[Directive]: The whole listing below should be retyped exactly, without any images.
(Extracted data begins)
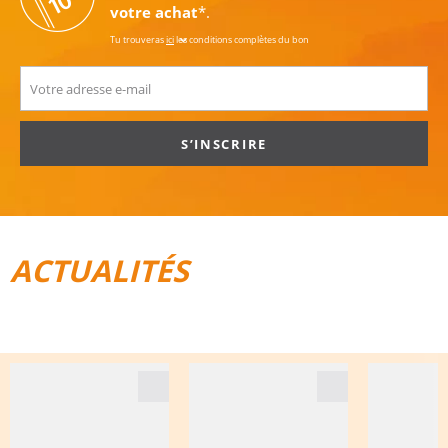
votre achat
*.
Tu trouveras
ici
les conditions complètes du bon
S’INSCRIRE
ACTUALITÉS
TOUT POUR LE VÉLO
BAGAGES DE VOYAGE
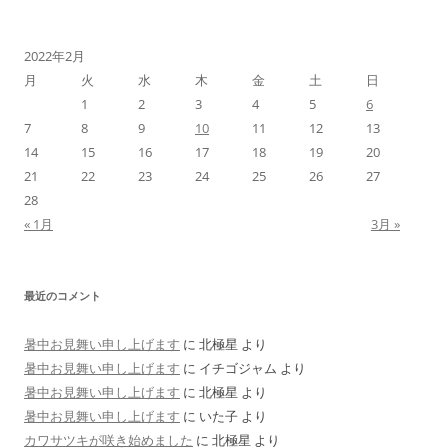
2022年2月
月
火
水
木
金
土
日
1
2
3
4
5
6
7
8
9
10
11
12
13
14
15
16
17
18
19
20
21
22
23
24
25
26
27
28
« 1月
3月 »
最近のコメント
暑中お見舞い申し上げます
に
北極星
より
暑中お見舞い申し上げます
に
イチゴジャム
より
暑中お見舞い申し上げます
に
北極星
より
暑中お見舞い申し上げます
に
いた子
より
カワサツキが咲き始めました
に
北極星
より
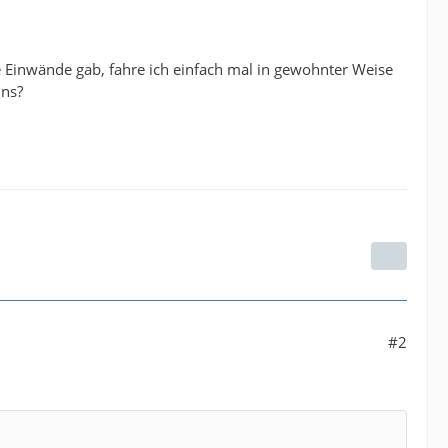
e Einwände gab, fahre ich einfach mal in gewohnter Weise
uns?
#2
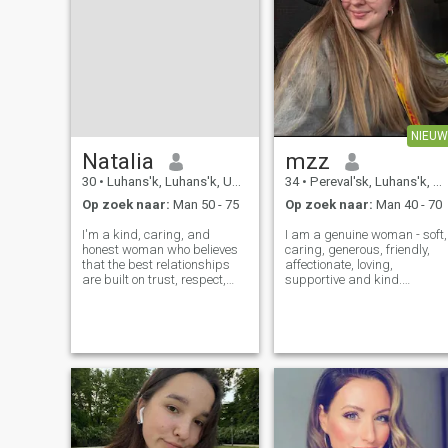
NIEUW
Natalia
mzz
30
•
Luhans'k, Luhans'k, Ukraïne
34
•
Pereval'sk, Luhans'k, Ukraïne
Op zoek naar:
Man 50 - 75
Op zoek naar:
Man 40 - 70
I'm a kind, caring, and
I am a genuine woman - soft,
honest woman who believes
caring, generous, friendly,
that the best relationships
affectionate, loving,
are built on trust, respect,
supportive and kind.
and good communication. I
Sometimes I think I am too
enjoy simple moments,
soft and I need to develop
making people smile, and
stronger qualities in my
growing in my faith. Life
character, though, my
hasn't always been easy, but
femininity and kind relation
it has made me
to life has never le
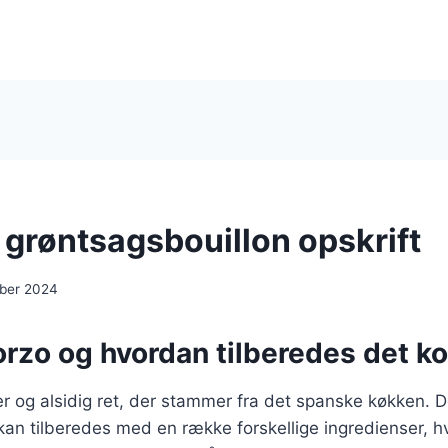
 grøntsagsbouillon opskrift
ber 2024
rzo og hvordan tilberedes det ko
r og alsidig ret, der stammer fra det spanske køkken. D
kan tilberedes med en række forskellige ingredienser, hvi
(Extracted data ends)
[Response]:
votre achat
*.
Tu trouveras
ici
les conditions complètes du bon
S’INSCRIRE
ACTUALITÉS
TOUT POUR LE VÉLO
BAGAGES DE VOYAGE
2022年2月
月
火
水
木
金
土
日
1
2
3
4
5
6
7
8
9
10
11
12
13
14
15
16
17
18
19
20
21
22
23
24
25
26
27
28
« 1月
3月 »
最近のコメント
暑中お見舞い申し上げます
に
北極星
より
暑中お見舞い申し上げます
に
イチゴジャム
より
暑中お見舞い申し上げます
に
北極星
より
暑中お見舞い申し上げます
に
いた子
より
カワサツキが咲き始めました
に
北極星
より
e Einwände gab, fahre ich einfach mal in gewohnter Weise
uns?
#2
NIEUW
Natalia
mzz
30
•
Luhans'k, Luhans'k, Ukraïne
34
•
Pereval'sk, Luhans'k, Ukraïne
Op zoek naar:
Man 50 - 75
Op zoek naar:
Man 40 - 70
I'm a kind, caring, and
I am a genuine woman - soft,
honest woman who believes
caring, generous, friendly,
that the best relationships
affectionate, loving,
are built on trust, respect,
supportive and kind.
and good communication. I
Sometimes I think I am too
enjoy simple moments,
soft and I need to develop
making people smile, and
stronger qualities in my
growing in my faith. Life
character, though, my
hasn't always been easy, but
femininity and kind relation
it has made me
to life has never le
 grøntsagsbouillon opskrift
ber 2024
rzo og hvordan tilberedes det ko
r og alsidig ret, der stammer fra det spanske køkken. D
kan tilberedes med en række forskellige ingredienser, hvi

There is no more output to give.